– Бруд! – крикнула она прямо со своего места. Вождь вскинул голову. – Не делай этого! Оставь Креба в покое. – Сознание своей правоты придавало Эйле смелости. – Кребу необходимо тепло. В глубине пещеры слишком сыро, и там постоянные сквозняки. Ты знаешь, как в холода Креб страдает от ломоты в костях. – Эйла позабыла о себе, о своих бедах. Сейчас она была целительницей, исполненной заботы о больном. – Всякому ясно, это из-за меня. Ты хочешь причинить мне боль, навредив Кребу. Делай со мной все, что угодно, Бруд, но Креба не трогай.
Эйла приблизилась к вождю. Теперь она возвышалась над ним, бросая упреки ему прямо в лицо.
– Кто позволил тебе говорить, женщина? – перебил ее Бруд.
Сжав кулаки, он ринулся к ней, но она отпрянула, удар пришелся в воздух, и разъяренный Бруд едва устоял на ногах.
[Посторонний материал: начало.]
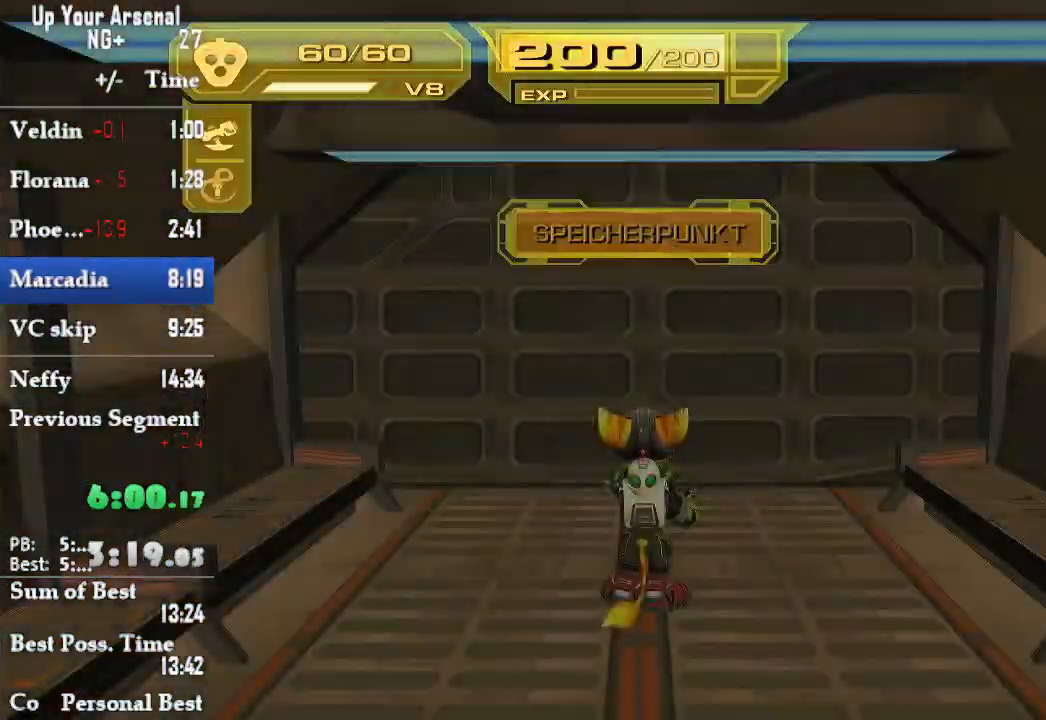
{"dt_ms": 500, "buttons": ["R1"], "left_stick": "up", "right_stick": "center", "events": [[33, "R1", "up"], [33, "R2", "up"], [83, "left_stick", "up"], [117, "R1", "down"], [117, "R2", "down"], [200, "R1", "up"], [200, "R2", "up"], [300, "R1", "down"], [417, "R1", "up"], [467, "R1", "down"]]}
Выпрямившись, он снова кинулся на Эйлу.
– Бруд! – Громовой окрик Брана заставил нового вождя замереть. Бруд привык подчиняться этому голосу, особенно когда в нем слышался гнев. – Мог-ур останется у своего очага до тех пор, пока ему не придет время отправляться в иной мир. Это произойдет скоро и без твоего содействия. Он служил Клану верой и правдой. Все мы обязаны до конца дней окружать его уважением и почетом. Что ты за вождь, если ты не понимаешь этого? Что ты за мужчина? Мужчина не мстит женщине, которая не причинила ему никакого вреда, да и не смогла бы сделать этого. Нет, Бруд, ты не вождь.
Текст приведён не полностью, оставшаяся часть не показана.